Plaque marking the birthplace of Franz Kafka in Prague, designed by Karel Hladík and Jan Kaplický, 1966

Bachelor's Ill Luck


It seems so dreadful to remain a bachelor, when one is old, striving to keep one's dignity while begging  for an invitation, whenever one wants to spend an evening with people; to be ill and for weeks, from the corner of the bed, to look the empty room; say goodbye always before the front door; never run up a stairway beside one's wife; to have in one's room only side doors that lead into uknown apartments; having to carry home by hand his supper; having to admire other people's children and not be allowed to repeat constantly: “I have none;” to conform in behavior and appearance to one or two bachelors remembered from youth's memories.
    It will be so, except that in reality, today and even later, one will stand, with his own body and a real head, thus also a forehead, to slap at.
 


From "The Tales of Franz Kafka: English Translation With Original Text In German," available as e-book on Amazon KindleiPhone, iPad, or iPod touchon NOOK Bookon Kobo, and as printed, traditional edition through Lulu.  

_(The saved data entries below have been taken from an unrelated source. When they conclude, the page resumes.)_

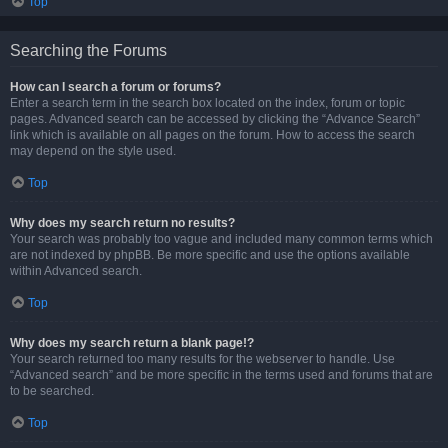
Top
Searching the Forums
How can I search a forum or forums?
Enter a search term in the search box located on the index, forum or topic
pages. Advanced search can be accessed by clicking the “Advance Search”
link which is available on all pages on the forum. How to access the search
may depend on the style used.
Top
Why does my search return no results?
Your search was probably too vague and included many common terms which
are not indexed by phpBB. Be more specific and use the options available
within Advanced search.
Top
Why does my search return a blank page!?
Your search returned too many results for the webserver to handle. Use
“Advanced search” and be more specific in the terms used and forums that are
to be searched.
Top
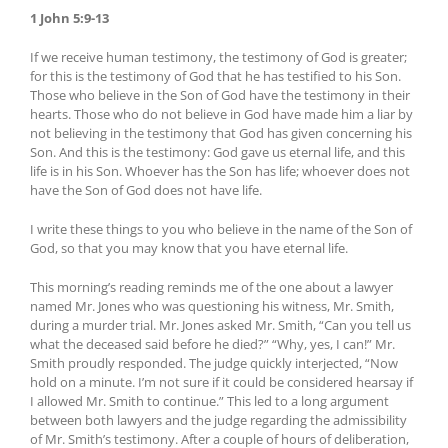
1 John 5:9-13
If we receive human testimony, the testimony of God is greater;
for this is the testimony of God that he has testified to his Son.
Those who believe in the Son of God have the testimony in their
hearts. Those who do not believe in God have made him a liar by
not believing in the testimony that God has given concerning his
Son. And this is the testimony: God gave us eternal life, and this
life is in his Son. Whoever has the Son has life; whoever does not
have the Son of God does not have life.
I write these things to you who believe in the name of the Son of
God, so that you may know that you have eternal life.
This morning’s reading reminds me of the one about a lawyer
named Mr. Jones who was questioning his witness, Mr. Smith,
during a murder trial. Mr. Jones asked Mr. Smith, “Can you tell us
what the deceased said before he died?” “Why, yes, I can!” Mr.
Smith proudly responded. The judge quickly interjected, “Now
hold on a minute. I’m not sure if it could be considered hearsay if
I allowed Mr. Smith to continue.” This led to a long argument
between both lawyers and the judge regarding the admissibility
of Mr. Smith’s testimony. After a couple of hours of deliberation,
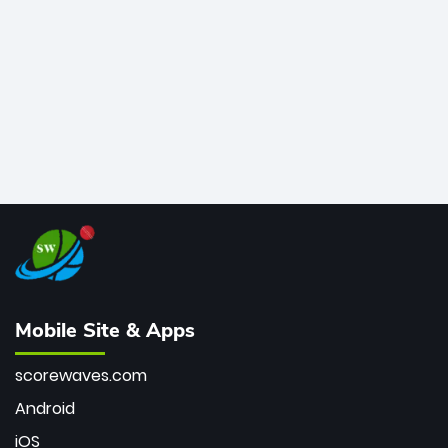
bowler of all time.
Mobile Site & Apps
scorewaves.com
Android
iOS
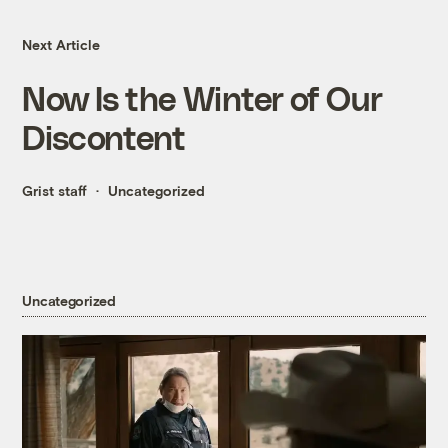
Next Article
Now Is the Winter of Our
Discontent
Grist staff
Uncategorized
Uncategorized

Das Unglück des Junggesellen


Es scheint so arg, Junggeselle zu bleiben, als alter Mann unter schwerer Wahrung der Würde um Aufnahme zu bitten, wenn man einen Abend mit Menschen verbringen will, krank zu sein und aus dem Winkel seines Bettes wochenlang das leere Zimmer anzusehn, immer vor dem Haustor Abschied zu nehmen, niemals neben seiner Frau sich die Treppe hinaufzudrängen, in seinem Zimmer nur Seitentüren zu haben, die in fremde Wohnungen führen, sein Nachtmahl in einer Hand nach Hause zu tragen, fremde Kinder anstaunen zu müssen und nicht immerfort wiederholen zu dürfen: "Ich habe keine", sich im Aussehn und Benehmen nach ein oder zwei Junggesellen der Jugenderinnerungen auszubilden.
So wird es sein, nur daß man auch in Wirklichkeit heute und später selbst dastehen wird, mit einem Körper und einem wirklichen Kopf, also auch einer Stirn, um mit der Hand an sie zu schlagen.